**Collected data**
=-=-=-=-=
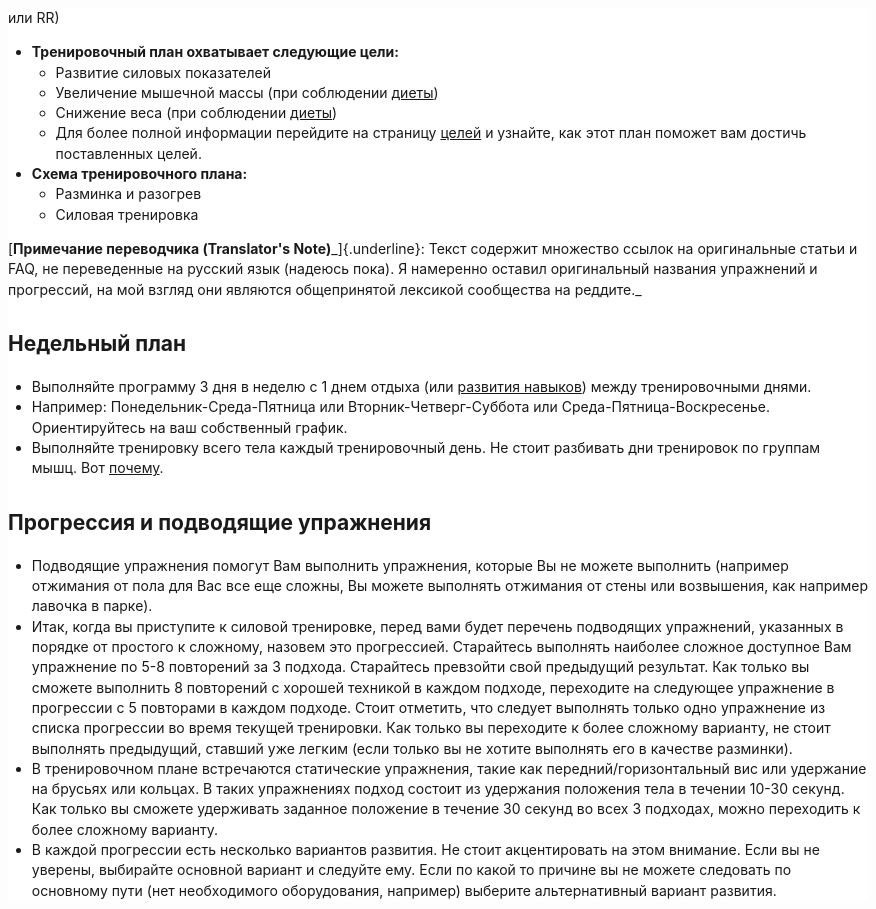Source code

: или RR)

-   **Тренировочный план охватывает следующие цели:**
    -   Развитие силовых показателей
    -   Увеличение мышечной массы (при соблюдении
        [диеты](https://thefitness.wiki/improving-your-diet/))
    -   Снижение веса (при соблюдении
        [диеты](https://thefitness.wiki/improving-your-diet/))
    -   Для более полной информации перейдите на страницу
        [целей](https://www.reddit.com/r/bodyweightfitness/wiki/kb/goals)
        и узнайте, как этот план поможет вам достичь поставленных целей.
-   **Схема тренировочного плана:**
    -   Разминка и разогрев
    -   Силовая тренировка

[**Примечание переводчика (Translator\'s Note)**\_]{.underline}: Текст
содержит множество ссылок на оригинальные статьи и FAQ, не переведенные
на русский язык (надеюсь пока). Я намеренно оставил оригинальный
названия упражнений и прогрессий, на мой взгляд они являются
общепринятой лексикой сообщества на реддите.\_

## Недельный план

-   Выполняйте программу 3 дня в неделю с 1 днем отдыха (или [развития
    навыков](https://www.reddit.com/r/bodyweightfitness/wiki/kb/skillday))
    между тренировочными днями.
-   Например: Понедельник-Среда-Пятница или Вторник-Четверг-Суббота или
    Среда-Пятница-Воскресенье. Ориентируйтесь на ваш собственный график.
-   Выполняйте тренировку всего тела каждый тренировочный день. Не стоит
    разбивать дни тренировок по группам мышц. Вот
    [почему](https://www.reddit.com/r/bodyweightfitness/comments/6talge/split_routines_tend_to_be_suboptimal_for_beginners/).

## Прогрессия и подводящие упражнения

-   Подводящие упражнения помогут Вам выполнить упражнения, которые Вы
    не можете выполнить (например отжимания от пола для Вас все еще
    сложны, Вы можете выполнять отжимания от стены или возвышения, как
    например лавочка в парке).
-   Итак, когда вы приступите к силовой тренировке, перед вами будет
    перечень подводящих упражнений, указанных в порядке от простого к
    сложному, назовем это прогрессией. Старайтесь выполнять наиболее
    сложное доступное Вам упражнение по 5-8 повторений за 3 подхода.
    Старайтесь превзойти свой предыдущий результат. Как только вы
    сможете выполнить 8 повторений с хорошей техникой в каждом подходе,
    переходите на следующее упражнение в прогрессии с 5 повторами в
    каждом подходе. Стоит отметить, что следует выполнять только одно
    упражнение из списка прогрессии во время текущей тренировки. Как
    только вы переходите к более сложному варианту, не стоит выполнять
    предыдущий, ставший уже легким (если только вы не хотите выполнять
    его в качестве разминки).
-   В тренировочном плане встречаются статические упражнения, такие как
    передний/горизонтальный вис или удержание на брусьях или кольцах. В
    таких упражнениях подход состоит из удержания положения тела в
    течении 10-30 секунд. Как только вы сможете удерживать заданное
    положение в течение 30 секунд во всех 3 подходах, можно переходить к
    более сложному варианту.
-   В каждой прогрессии есть несколько вариантов развития. Не стоит
    акцентировать на этом внимание. Если вы не уверены, выбирайте
    основной вариант и следуйте ему. Если по какой то причине вы не
    можете следовать по основному пути (нет необходимого оборудования,
    например) выберите альтернативный вариант развития.
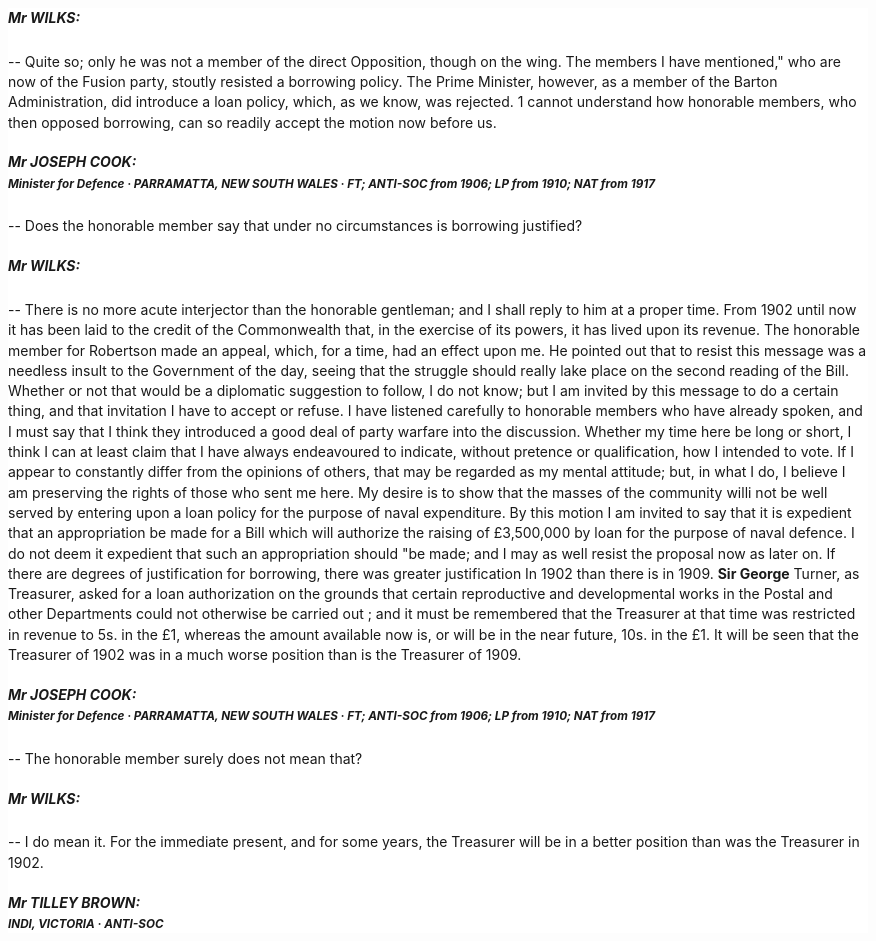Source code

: ##### Mr WILKS:

-- Quite so; only he was not a member of the direct Opposition, though on the wing. The members I have mentioned," who are now of the Fusion party, stoutly resisted a borrowing policy. The Prime Minister, however, as a member of the Barton Administration, did introduce a loan policy, which, as we know, was rejected.  1  cannot understand how honorable members, who then opposed borrowing, can so readily accept the motion now before us. 

##### Mr JOSEPH COOK:<br><small class="text-muted">Minister for Defence &middot; PARRAMATTA, NEW SOUTH WALES &middot; FT; ANTI-SOC from 1906; LP from 1910; NAT from 1917</small>

--  Does the honorable member say that under no circumstances is borrowing justified? 

##### Mr WILKS:

-- There is no more acute interjector than the honorable gentleman; and I shall reply to him at a proper time. From 1902 until now it has been laid to the credit of the Commonwealth that, in the exercise of its powers, it has lived upon its revenue. The honorable member for Robertson made an appeal, which, for a time, had an effect upon me. He pointed out that to resist this message was a needless insult to the Government of the day, seeing that the struggle should really lake place on the second reading of the Bill. Whether or not that would be a diplomatic suggestion to follow, I do not know; but I am invited by this message to do a certain thing, and that invitation I have to accept or refuse. I have listened carefully to honorable members who have already spoken, and I must say that I think they introduced a good deal of party warfare into the discussion. Whether my time here be long or short, I think I can at least claim that I have always endeavoured to indicate, without pretence or qualification, how I intended to vote. If I appear to constantly differ from the opinions of others, that may be regarded as my mental attitude; but, in what I do, I believe I am preserving the rights of those who sent me here. My desire is to show that the masses of the community willi not be well served by entering upon a loan policy for the purpose of naval expenditure. By this motion I am invited to say that it is expedient that an appropriation be made for a Bill which will authorize the raising of £3,500,000 by loan for the purpose of naval defence. I do not deem it expedient that such an appropriation should "be made; and I may as well resist the proposal now as later on. If there are degrees of justification for borrowing, there was greater justification In 1902 than there is in 1909.  **Sir George**  Turner, as Treasurer, asked for a loan authorization on the grounds that certain reproductive and developmental works in the Postal and other Departments could not otherwise be carried out ; and it must be remembered that the Treasurer at that time was restricted in revenue to 5s. in the £1, whereas the amount available now is, or will be in the near future, 10s. in the £1. It will be seen that the Treasurer of 1902 was in a much worse position than is the Treasurer of 1909. 

##### Mr JOSEPH COOK:<br><small class="text-muted">Minister for Defence &middot; PARRAMATTA, NEW SOUTH WALES &middot; FT; ANTI-SOC from 1906; LP from 1910; NAT from 1917</small>

--  The honorable member surely does not mean that? 

##### Mr WILKS:

-- I do mean it. For the immediate present, and for some years, the Treasurer will be in a better position than was the Treasurer in 1902. 

##### Mr TILLEY BROWN:<br><small class="text-muted">INDI, VICTORIA &middot; ANTI-SOC</small>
=-=-=-=-=
**EXERCISE GOAL**
Copy the entire listing above verbatim, omitting the pictures.

**RESULT OF THIS TASK**
Source code

: или RR)

-   **Тренировочный план охватывает следующие цели:**
    -   Развитие силовых показателей
    -   Увеличение мышечной массы (при соблюдении
        [диеты](https://thefitness.wiki/improving-your-diet/))
    -   Снижение веса (при соблюдении
        [диеты](https://thefitness.wiki/improving-your-diet/))
    -   Для более полной информации перейдите на страницу
        [целей](https://www.reddit.com/r/bodyweightfitness/wiki/kb/goals)
        и узнайте, как этот план поможет вам достичь поставленных целей.
-   **Схема тренировочного плана:**
    -   Разминка и разогрев
    -   Силовая тренировка

[**Примечание переводчика (Translator\'s Note)**\_]{.underline}: Текст
содержит множество ссылок на оригинальные статьи и FAQ, не переведенные
на русский язык (надеюсь пока). Я намеренно оставил оригинальный
названия упражнений и прогрессий, на мой взгляд они являются
общепринятой лексикой сообщества на реддите.\_

## Недельный план

-   Выполняйте программу 3 дня в неделю с 1 днем отдыха (или [развития
    навыков](https://www.reddit.com/r/bodyweightfitness/wiki/kb/skillday))
    между тренировочными днями.
-   Например: Понедельник-Среда-Пятница или Вторник-Четверг-Суббота или
    Среда-Пятница-Воскресенье. Ориентируйтесь на ваш собственный график.
-   Выполняйте тренировку всего тела каждый тренировочный день. Не стоит
    разбивать дни тренировок по группам мышц. Вот
    [почему](https://www.reddit.com/r/bodyweightfitness/comments/6talge/split_routines_tend_to_be_suboptimal_for_beginners/).

## Прогрессия и подводящие упражнения

-   Подводящие упражнения помогут Вам выполнить упражнения, которые Вы
    не можете выполнить (например отжимания от пола для Вас все еще
    сложны, Вы можете выполнять отжимания от стены или возвышения, как
    например лавочка в парке).
-   Итак, когда вы приступите к силовой тренировке, перед вами будет
    перечень подводящих упражнений, указанных в порядке от простого к
    сложному, назовем это прогрессией. Старайтесь выполнять наиболее
    сложное доступное Вам упражнение по 5-8 повторений за 3 подхода.
    Старайтесь превзойти свой предыдущий результат. Как только вы
    сможете выполнить 8 повторений с хорошей техникой в каждом подходе,
    переходите на следующее упражнение в прогрессии с 5 повторами в
    каждом подходе. Стоит отметить, что следует выполнять только одно
    упражнение из списка прогрессии во время текущей тренировки. Как
    только вы переходите к более сложному варианту, не стоит выполнять
    предыдущий, ставший уже легким (если только вы не хотите выполнять
    его в качестве разминки).
-   В тренировочном плане встречаются статические упражнения, такие как
    передний/горизонтальный вис или удержание на брусьях или кольцах. В
    таких упражнениях подход состоит из удержания положения тела в
    течении 10-30 секунд. Как только вы сможете удерживать заданное
    положение в течение 30 секунд во всех 3 подходах, можно переходить к
    более сложному варианту.
-   В каждой прогрессии есть несколько вариантов развития. Не стоит
    акцентировать на этом внимание. Если вы не уверены, выбирайте
    основной вариант и следуйте ему. Если по какой то причине вы не
    можете следовать по основному пути (нет необходимого оборудования,
    например) выберите альтернативный вариант развития.
Source code

: ##### Mr WILKS:

-- Quite so; only he was not a member of the direct Opposition, though on the wing. The members I have mentioned," who are now of the Fusion party, stoutly resisted a borrowing policy. The Prime Minister, however, as a member of the Barton Administration, did introduce a loan policy, which, as we know, was rejected.  1  cannot understand how honorable members, who then opposed borrowing, can so readily accept the motion now before us. 

##### Mr JOSEPH COOK:<br><small class="text-muted">Minister for Defence &middot; PARRAMATTA, NEW SOUTH WALES &middot; FT; ANTI-SOC from 1906; LP from 1910; NAT from 1917</small>

--  Does the honorable member say that under no circumstances is borrowing justified? 

##### Mr WILKS:

-- There is no more acute interjector than the honorable gentleman; and I shall reply to him at a proper time. From 1902 until now it has been laid to the credit of the Commonwealth that, in the exercise of its powers, it has lived upon its revenue. The honorable member for Robertson made an appeal, which, for a time, had an effect upon me. He pointed out that to resist this message was a needless insult to the Government of the day, seeing that the struggle should really lake place on the second reading of the Bill. Whether or not that would be a diplomatic suggestion to follow, I do not know; but I am invited by this message to do a certain thing, and that invitation I have to accept or refuse. I have listened carefully to honorable members who have already spoken, and I must say that I think they introduced a good deal of party warfare into the discussion. Whether my time here be long or short, I think I can at least claim that I have always endeavoured to indicate, without pretence or qualification, how I intended to vote. If I appear to constantly differ from the opinions of others, that may be regarded as my mental attitude; but, in what I do, I believe I am preserving the rights of those who sent me here. My desire is to show that the masses of the community willi not be well served by entering upon a loan policy for the purpose of naval expenditure. By this motion I am invited to say that it is expedient that an appropriation be made for a Bill which will authorize the raising of £3,500,000 by loan for the purpose of naval defence. I do not deem it expedient that such an appropriation should "be made; and I may as well resist the proposal now as later on. If there are degrees of justification for borrowing, there was greater justification In 1902 than there is in 1909.  **Sir George**  Turner, as Treasurer, asked for a loan authorization on the grounds that certain reproductive and developmental works in the Postal and other Departments could not otherwise be carried out ; and it must be remembered that the Treasurer at that time was restricted in revenue to 5s. in the £1, whereas the amount available now is, or will be in the near future, 10s. in the £1. It will be seen that the Treasurer of 1902 was in a much worse position than is the Treasurer of 1909. 

##### Mr JOSEPH COOK:<br><small class="text-muted">Minister for Defence &middot; PARRAMATTA, NEW SOUTH WALES &middot; FT; ANTI-SOC from 1906; LP from 1910; NAT from 1917</small>

--  The honorable member surely does not mean that? 

##### Mr WILKS:

-- I do mean it. For the immediate present, and for some years, the Treasurer will be in a better position than was the Treasurer in 1902. 

##### Mr TILLEY BROWN:<br><small class="text-muted">INDI, VICTORIA &middot; ANTI-SOC</small>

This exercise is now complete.